- **AUFGABENSTELLUNG**
**a.** Schreibe den Text über den ID Buzz ab den Worten „Das ist er nun“ bis einschließlich „over-engineered – also überentwickelt.“ um und setze dabei „Kultfahrzeug“ an die Stelle von „Kultvehikel“.
**b.** Fasse im Text über den ID Buzz den Absatz, der mit „Das ist er nun also“ beginnt, als Liste zusammen und behalte dabei seine wesentlichen Fakten bei.

- **TEXTAUSZUG**
• • • •
Frisch aufgeladen

Kaum ein Auto kennen so viele Menschen wie den VW-Bus. Seit 73 Jahren gibt es ihn. Der ID Buzz steht in seiner Nachfolge. Sein Aufgabenschwerpunkt liegt aber anderswo

Das ist er nun also, der elektrische  Ziehsohn von Millionen von VW-­Transportern, die sich nebst ihrem Hauptzweck, dem Transport von Waren und Menschen, in den letzten 20 Jahren zunehmend zu einem Kultvehikel gewandelt haben. Doch nicht nur die Modelle längst vergangerer Zeit haben Kultstatus. Selbst die aktuelle Baureihe des T6.1 geht so gut weg, dass mangels weiterer Kapazitäten ein Bestellstopp verhängt wurde. Doch der klassische Transporter ist gar nicht der nächste Verwandte des ID Buzz. Gewiss, technisch sind es die ID-Modelle, konzeptionell aber liegt er nahe beim VW Multivan, der innoffiziell T7 genannt wird. Damit liegt dem ID Buzz der reine Transport eher fern, selbst wenn es ihn auch als fensterlosen Cargo gibt. Dafür ist er, wir nehmen es hier schon vorweg, als Nutzfahrzeug völlig over-engineered – also überentwickelt.
• • • •
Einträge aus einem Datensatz
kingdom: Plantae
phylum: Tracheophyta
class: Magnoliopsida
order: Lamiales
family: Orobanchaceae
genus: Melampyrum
• • • •
- **LÖSUNGEN**
**a.**
Das ist er nun also, der elektrische  Ziehsohn von Millionen von VW-­Transportern, die sich nebst ihrem Hauptzweck, dem Transport von Waren und Menschen, in den letzten 20 Jahren zunehmend zu einem Kultfahrzeug gewandelt haben. Doch nicht nur die Modelle längst vergangerer Zeit haben Kultstatus. Selbst die aktuelle Baureihe des T6.1 geht so gut weg, dass mangels weiterer Kapazitäten ein Bestellstopp verhängt wurde. Doch der klassische Transporter ist gar nicht der nächste Verwandte des ID Buzz. Gewiss, technisch sind es die ID-Modelle, konzeptionell aber liegt er nahe beim VW Multivan, der innoffiziell T7 genannt wird. Damit liegt dem ID Buzz der reine Transport eher fern, selbst wenn es ihn auch als fensterlosen Cargo gibt. Dafür ist er, wir nehmen es hier schon vorweg, als Nutzfahrzeug völlig over-engineered – also überentwickelt.

**b.**
- Der ID Buzz ist der elektrische Nachfolger der VW-Transporter. Diese haben sich in den letzten 20 Jahren neben ihrem Hauptzweck, dem Transport von Waren und Menschen, zum Kultvehikel gewandelt.
- Auch die aktuelle Baureihe T6.1 ist so gefragt, dass wegen fehlender Kapazitäten ein Bestellstopp verhängt wurde.
- Technisch ist der ID Buzz mit den ID-Modellen verwandt. Konzeptionell steht er dem VW Multivan nahe, der inoffiziell T7 genannt wird.
- Der reine Transport ist daher nicht sein Schwerpunkt, obwohl es ihn auch als fensterlosen Cargo gibt.
- Als Nutzfahrzeug ist er völlig überentwickelt („over-engineered“).